Ihumātao : Une ZAD en Nouvelle-Zélande

Le territoire de Ihumātao est actuellement occupé par des «défenseurs » afin d’empêcher la construction d’appartements sur une terre maori historique

Un groupe pacifiste est à l’origine de l’occupation ; SOUL (Save Our Unique Landscape) signifiant « sauver notre paysage unique ». Le début de l’occupation à proximité d’Auckland remonte à trois ans. Au fil du temps les défenseurs ont obtenu du soutien du reste du pays et de l’étranger. De nombreuses personnes viennent visiter les lieux et soutenir leur cause. Ihumātao se trouve à proximité de la Réserve Historique des champs de pierre d’Ōtuataua à Māngere. Ce site est considéré comme wahi tapu ; sacré, en maori.

Ihumātao et la rupture du Traité de Waitangi

En 2014 le conseil municipal d’Auckland a ratifié la transformation de ces 32 hectares en zone de développement destinée à accueillir des logements. Peu après en 2015, Pania Newton, la leader de SOUL a commencé à protester en raison de l’importance historique de Ihumātao. Il faut ajouter que ces terres ont historiquement été volées, par décret, aux tribus maori en 1863. Cette expulsion et la déportation des tribus locales a causé de nombreuses violences et des morts. Par ailleurs cette expulsion est une rupture du Traité de Waitangi entre la couronne et les tribus maoris.

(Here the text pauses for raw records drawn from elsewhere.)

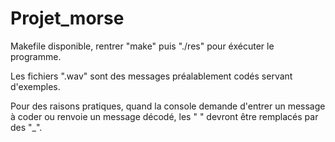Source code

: # Projet_morse

Makefile disponible, rentrer "make" puis "./res" pour éxécuter le programme. 

Les fichiers ".wav" sont des messages préalablement codés servant d'exemples.

Pour des raisons pratiques, quand la console demande d'entrer un message à coder ou renvoie un message décodé, les " " devront être remplacés par des "_".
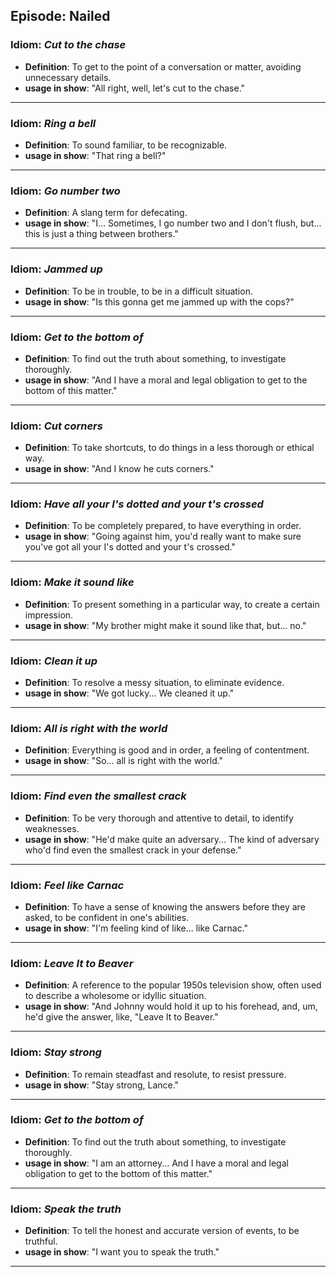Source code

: ## Episode: Nailed

### Idiom: *Cut to the chase*
- **Definition**: To get to the point of a conversation or matter, avoiding unnecessary details. 
- **usage in show**: "All right, well, let's cut to the chase." 
---

### Idiom: *Ring a bell*
- **Definition**: To sound familiar, to be recognizable. 
- **usage in show**: "That ring a bell?" 
---

### Idiom: *Go number two*
- **Definition**: A slang term for defecating.
- **usage in show**: "I... Sometimes, I go number two and I don't flush, but... this is just a thing between brothers." 
---

### Idiom: *Jammed up*
- **Definition**: To be in trouble, to be in a difficult situation.
- **usage in show**: "Is this gonna get me jammed up with the cops?"
---

### Idiom: *Get to the bottom of*
- **Definition**: To find out the truth about something, to investigate thoroughly.
- **usage in show**: "And I have a moral and legal obligation to get to the bottom of this matter."
---

### Idiom: *Cut corners*
- **Definition**: To take shortcuts, to do things in a less thorough or ethical way.
- **usage in show**: "And I know he cuts corners."
---

### Idiom: *Have all your I's dotted and your t's crossed*
- **Definition**: To be completely prepared, to have everything in order.
- **usage in show**: "Going against him, you'd really want to make sure you've got all your I's dotted and your t's crossed."
---

### Idiom: *Make it sound like*
- **Definition**: To present something in a particular way, to create a certain impression. 
- **usage in show**: "My brother might make it sound like that, but... no." 
---

### Idiom: *Clean it up*
- **Definition**: To resolve a messy situation, to eliminate evidence. 
- **usage in show**: "We got lucky... We cleaned it up." 
---

### Idiom: *All is right with the world*
- **Definition**: Everything is good and in order, a feeling of contentment. 
- **usage in show**: "So... all is right with the world." 
---

### Idiom: *Find even the smallest crack*
- **Definition**: To be very thorough and attentive to detail, to identify weaknesses.
- **usage in show**: "He'd make quite an adversary... The kind of adversary who'd find even the smallest crack in your defense."
---

### Idiom: *Feel like Carnac*
- **Definition**: To have a sense of knowing the answers before they are asked, to be confident in one's abilities.
- **usage in show**: "I'm feeling kind of like... like Carnac." 
---

### Idiom: *Leave It to Beaver*
- **Definition**: A reference to the popular 1950s television show, often used to describe a wholesome or idyllic situation.
- **usage in show**:  "And Johnny would hold it up to his forehead, and, um, he'd give the answer, like, "Leave It to Beaver." 
---

### Idiom: *Stay strong*
- **Definition**: To remain steadfast and resolute, to resist pressure. 
- **usage in show**: "Stay strong, Lance." 
---

### Idiom: *Get to the bottom of*
- **Definition**: To find out the truth about something, to investigate thoroughly.
- **usage in show**: "I am an attorney... And I have a moral and legal obligation to get to the bottom of this matter." 
---

### Idiom: *Speak the truth*
- **Definition**: To tell the honest and accurate version of events, to be truthful. 
- **usage in show**: "I want you to speak the truth." 
--- 


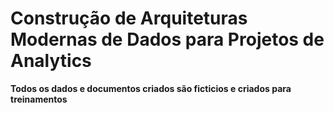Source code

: # Construção de Arquiteturas Modernas de Dados para Projetos de Analytics
**Todos os dados e documentos criados são ficticios e criados para treinamentos**

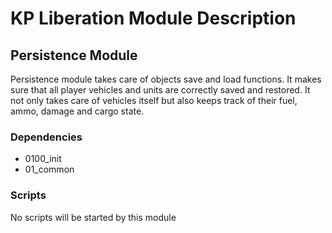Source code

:# KP Liberation Module Description

## Persistence Module
Persistence module takes care of objects save and load functions. It makes sure that all player vehicles and units are correctly saved and restored.
It not only takes care of vehicles itself but also keeps track of their fuel, ammo, damage and cargo state.

### Dependencies
* 0100_init
* 01_common

### Scripts
No scripts will be started by this module
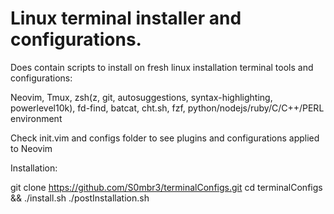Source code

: # Linux terminal installer and configurations.
Does contain scripts to install on fresh linux installation terminal tools and configurations: 

Neovim, Tmux, zsh(z, git, autosuggestions, syntax-highlighting, powerlevel10k), fd-find, batcat, cht.sh, fzf, python/nodejs/ruby/C/C++/PERL environment

Check init.vim and configs folder to see plugins and configurations applied to Neovim

Installation:

git clone https://github.com/S0mbr3/terminalConfigs.git
cd terminalConfigs && ./install.sh
./postInstallation.sh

De nombreuses manifestations ont eu lieu ainsi que de nombreux hui (réunion). Les défenseurs ont construit un whare, une maison traditionnelle maori, et érigé un Pouwhenua, une sorte de totem marquant la limites des terres. Le 5 novembre 2016 une vingtaine de membres de la communauté ont commencé à camper à Ihumātao. La même année, le terrain a été vendu à Fletcher Residential. L’entreprise a pour projet de construire 480 maisons.

Occupations et recours juridiques

SOUL critique en premier lieu la façon dont Fletcher s’est rendu propriétaire des lieux. Après la saisie des terres en 1863 la couronne en est devenu propriétaire en 1867. Par la suite les lieux ont été vendus à des Pakehas, les colons blancs. Le terrain est alors resté une terre agricole pendant 150 ans. En 2017 les défenseurs ont porté leur lutte jusqu’aux Nations-Unies dans l’espoir de faire reconnaître le non respect du Traité de Waitangi selon la Déclaration des Droits des Peuples Indigènes. L’ONU a reconnu que la consultation et le consentement des populations maori n’avait pas été correctement recherché.

Le problème a ensuite été traité par le Tribunal de l’environnement. Ce dernier a refusé de revenir sur la décision d’accorder le permis de construction à Fletcher. Les défenseurs ont alors apporté une pétition au parlement à Wellington, demandant l’intervention du gouvernement. Des demandes répétées ont également été faites au conseil municipal d’Auckland. Le problème c’est qu’au sein même des tribus maoris la question ne fait pas l’unanimité.

Une lutte interne chez les maoris

Au début de cette année, soutenu par des membres respectés des tribus maoris, la police est venu expulser les défenseurs. Cependant la manœuvre n’a pas fonctionné et des membres de SOUL ont lancé des appels à réoccuper la terre. De nombreuses personnes sont venus leur apporter leur soutien. Quelques arrestations ont eu lieu après que des personnes aient empêché l’arrivée de camions. Aujourd’hui les choses sont toujours dans l’impasse. Les défenseurs sont toujours sur les lieux et leur demandes sont de plus en plus populaires dans la population.

Ihumātao a révélé une rupture générationnelle et même une lutte de classe interne aux iwis (tribus) maoris. Les maoris ayant été consulté au sujet de la cession de ces terres ne sont pas les personnes de la tribu locale. Pour l’instant l’occupation tiens bon et les défenseurs ont promis de faire tout leur possible pour protéger cette terre.